Goldstein, Joseph Leonard (1940-…), is an American physician and medical researcher who made important discoveries about a fatty substance called cholesterol. Goldstein and his colleague Michael S. Brown revolutionized scientific understanding of how cholesterol can accumulate in arteries, increasing the risk of strokes or heart attacks. For their discoveries, the two scientists shared the 1985 Nobel Prize in physiology or medicine.
In 1973, Goldstein and Brown discovered that the amount of cholesterol in the human body is controlled by molecules called LDL-receptors on the surface of cells. These receptors trap and absorb fatty particles from the bloodstream known as low-density lipoproteins (LDL’s). The two scientists showed that a diet rich in cholesterol lowers the number of these receptors and thereby increases a person’s risk of heart disease. A low-cholesterol diet, on the other hand, raises the number of LDL-receptors and helps prevent heart disease. They also discovered that some people inherit a low number of LDL-receptors and are therefore more prone to heart disease. This inherited disorder is known as familial hypercholesterolemia.
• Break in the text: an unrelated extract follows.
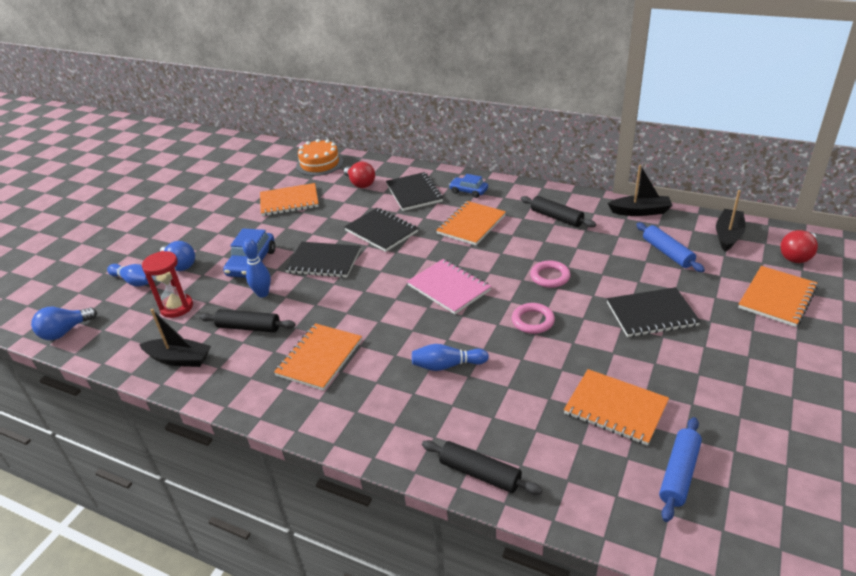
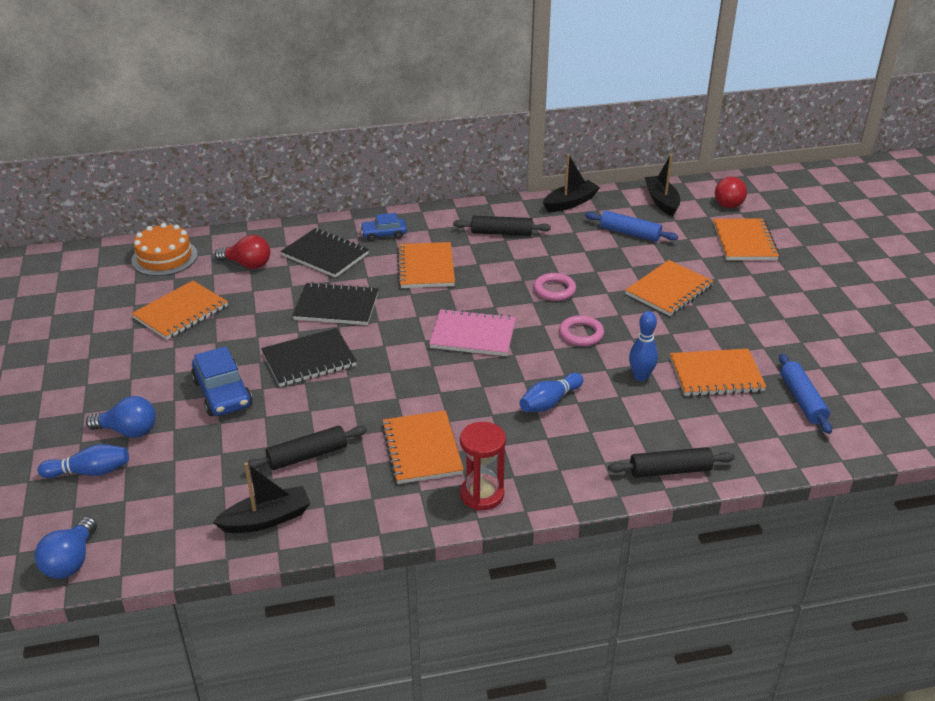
camera: 40 degrees left, 0 degrees up
(176, 307) = (189, 474): red hourglass -> red hourglass (482, 494)
(263, 294) = (279, 418): blue bowling pin -> blue bowling pin (640, 376)
(651, 314) = (669, 290): black notebook -> orange notebook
Goldstein was born in Sumter, South Carolina. After graduating from Washington and Lee University, he received his M.D. degree from the University of Texas Southwestern Medical School in 1966. From 1966 to 1968, he served his internship and residency at Massachusetts General Hospital in Boston, where he met Brown.
After his residency, Goldstein did research at the National Heart Institute and the University of Washington, focusing on genetic factors that increased people’s risk of heart disease. He returned to the University of Texas in 1972, joining Brown in his cholesterol research at the Southwestern Medical Center there. Goldstein became professor and chairman of the Department of Molecular Genetics in 1977. He is coauthor of The Metabolic Basis of Inherited Disease (1983).